## Transcribed page contents
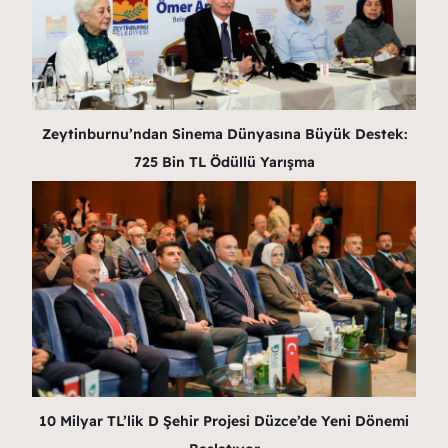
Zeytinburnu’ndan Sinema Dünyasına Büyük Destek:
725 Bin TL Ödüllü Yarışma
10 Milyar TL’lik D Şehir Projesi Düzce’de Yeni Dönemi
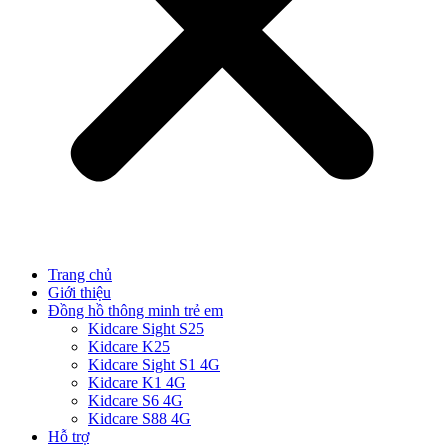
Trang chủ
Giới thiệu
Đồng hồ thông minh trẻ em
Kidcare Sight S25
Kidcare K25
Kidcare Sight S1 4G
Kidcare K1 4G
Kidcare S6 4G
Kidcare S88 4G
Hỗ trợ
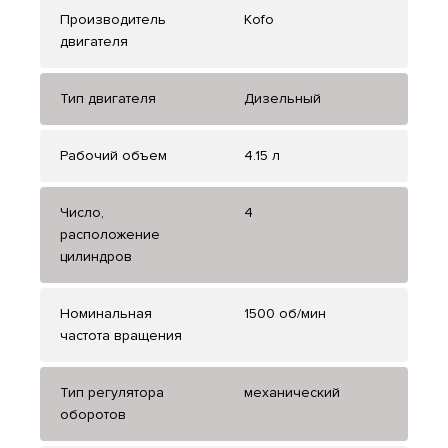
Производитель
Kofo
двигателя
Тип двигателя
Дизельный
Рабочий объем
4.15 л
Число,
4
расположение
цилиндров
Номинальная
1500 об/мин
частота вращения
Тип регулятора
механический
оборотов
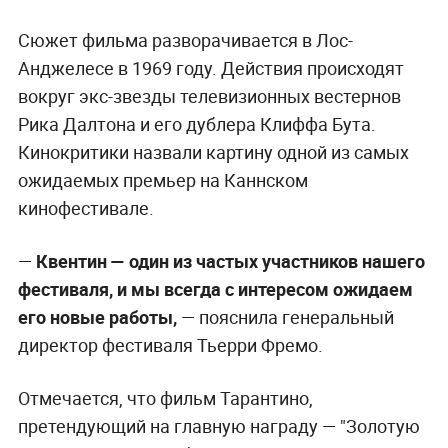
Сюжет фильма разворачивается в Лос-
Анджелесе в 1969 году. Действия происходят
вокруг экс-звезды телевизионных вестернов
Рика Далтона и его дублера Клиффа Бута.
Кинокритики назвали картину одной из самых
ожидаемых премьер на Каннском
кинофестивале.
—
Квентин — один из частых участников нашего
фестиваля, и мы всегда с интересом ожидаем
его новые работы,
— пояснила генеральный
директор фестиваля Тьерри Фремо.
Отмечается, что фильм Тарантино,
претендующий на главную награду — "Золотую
...
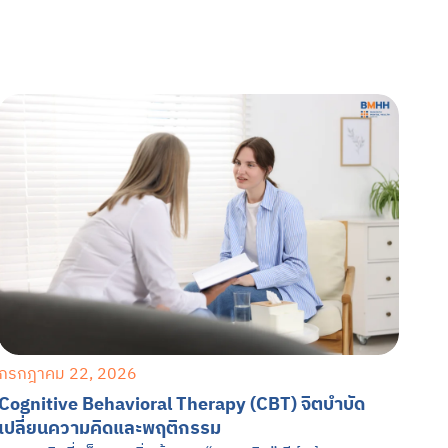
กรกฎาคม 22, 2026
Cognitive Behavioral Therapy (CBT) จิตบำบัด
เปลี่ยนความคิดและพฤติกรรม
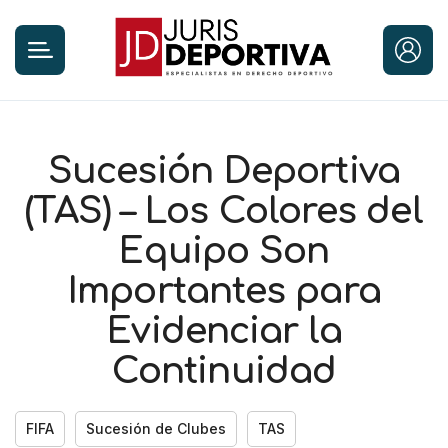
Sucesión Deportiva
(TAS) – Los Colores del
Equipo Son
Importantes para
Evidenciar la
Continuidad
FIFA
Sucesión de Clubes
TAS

## Task goal
Look above for the line that contains "ожидаемых премьер на Каннском". Starting there, transcribe every line exactly until you have copied the line that contains "претендующий на главную".

## Exercise solution
ожидаемых премьер на Каннском
кинофестивале.
—
Квентин — один из частых участников нашего
фестиваля, и мы всегда с интересом ожидаем
его новые работы,
— пояснила генеральный
директор фестиваля Тьерри Фремо.
Отмечается, что фильм Тарантино,
претендующий на главную награду — "Золотую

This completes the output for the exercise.